# Distortion-aware measurements - PIX4Dsurvey

## This article explains in detail the slight difference between measurements of distances, areas and volumes made in the project coordinate reference system and in the real world due to the projection distortion and elevation.

### Definition

Every measurement taken in PIX4Dmatic and PIX4Dsurvey be that of a length, area, or volume, is taken in a projected coordinate reference system, which is a geographic coordinate reference system (such as WGS84) combined with a projection.

For all commonly used projections in surveying, this means that there is a slight projection distortion. That is, accurately mapped points that are exactly 1m apart in the real world are not exactly 1m apart in the projected coordinate system.
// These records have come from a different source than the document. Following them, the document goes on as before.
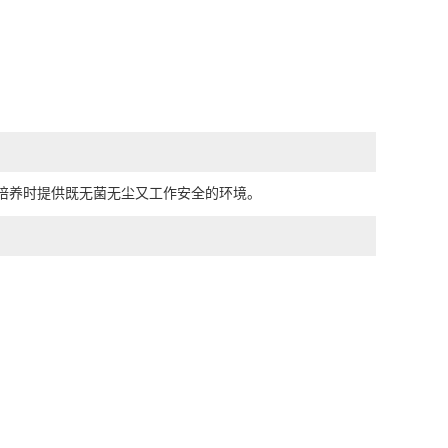
菌培养时提供既无菌无尘又工作安全的环境。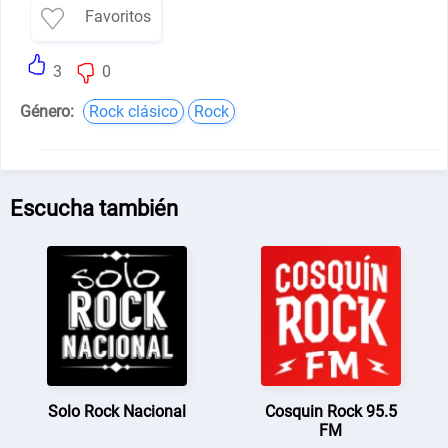
Favoritos
3
0
Género:
Rock clásico
Rock
Escucha también
Solo Rock Nacional
Cosquin Rock 95.5
FM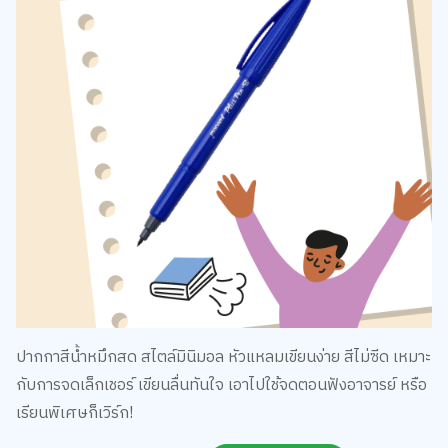
ปากกาสีน้ำหมึกสด สไตล์มินิมอล หัวแหลมเขียนง่าย สีไม่ซีด เหมาะ
กับการจดเล็กเชอร์ เขียนลื่นทันใจ เอาไปใช้จดตอนฟังอาจารย์ หรือ
เรียนพิเศษก็เวิร์ก!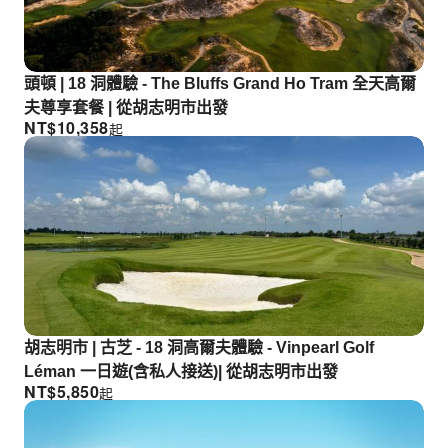
頭頓 | 18 洞體驗 - The Bluffs Grand Ho Tram 全天高爾
夫尊享套餐 | 從胡志明市出發
NT$
10,358
起
胡志明市 | 古芝 - 18 洞高爾夫體驗 - Vinpearl Golf
Léman 一日遊(含私人接送)| 從胡志明市出發
NT$
5,850
起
How large this difference is depends on the projection used, the location of the project, and its elevation. Importantly, the projection distortion is not unknowable but can be precisely computed for any point given these elements.

The distortion due to elevation is not directly dependent on the choice of projection, but is due to the curvature of the earth: Given two coordinates in latitude & longitude, increasing the elevation f both coordinates will result in a larger distance between them. In a projected coordinate system, however, the distance between two points will not change if both their elevations are adjusted by the same amount.

### Explanation

The Distortion-aware measurements feature in PIX4Dmatic and PIX4Dsurvey makes the application account for the described difference due to distortion. If it is turned on, all measurements display their real-world value. Also, when a measurement is defined by the user, such as when setting the length of a scale constraint,  the entered value is interpreted as a real-world measurement.

### Examples

If a proper coordinate reference system for surveying in the area of interest is used, the projection distortion factor, that is the ratio between the real-world distance and the distance in the projected system, is typically below 0.05%. For coordinate systems spanning a large area of use, such as EPSG:3034 (ETRS89-extended / LCC Europe) below which spans all of Europe, the effect can however be much larger. For example:

 EPSG:26918 (NAD83  /UTM zone 18N) at 0 ellipsoidal height Location Distance in EPSG:26918 Real-world distance New York 100m 100.032m Washington 100m 99.999m Kingston, Jamaica 100m 99.943m
 EPSG:3034 (ETRS89-extended / LCC Europe) at 0 ellipsoidal height Location Distance in EPSG:3034 Real-world distance Berlin 100m 103.516m Barcelona 100m 102.240m Svalbard, Norway 100m 87.426m

While the distortion factor technically changes throughout the project, these differences are minuscule for common project sizes. We therefore compute the factor once for the center of the project and apply it to all measurements.

Further, the projection distortion only applies to horizontal measurements, vertical measurements are undistorted. For measurements at an oblique angle, the magnitude of the distortion depends on this angle.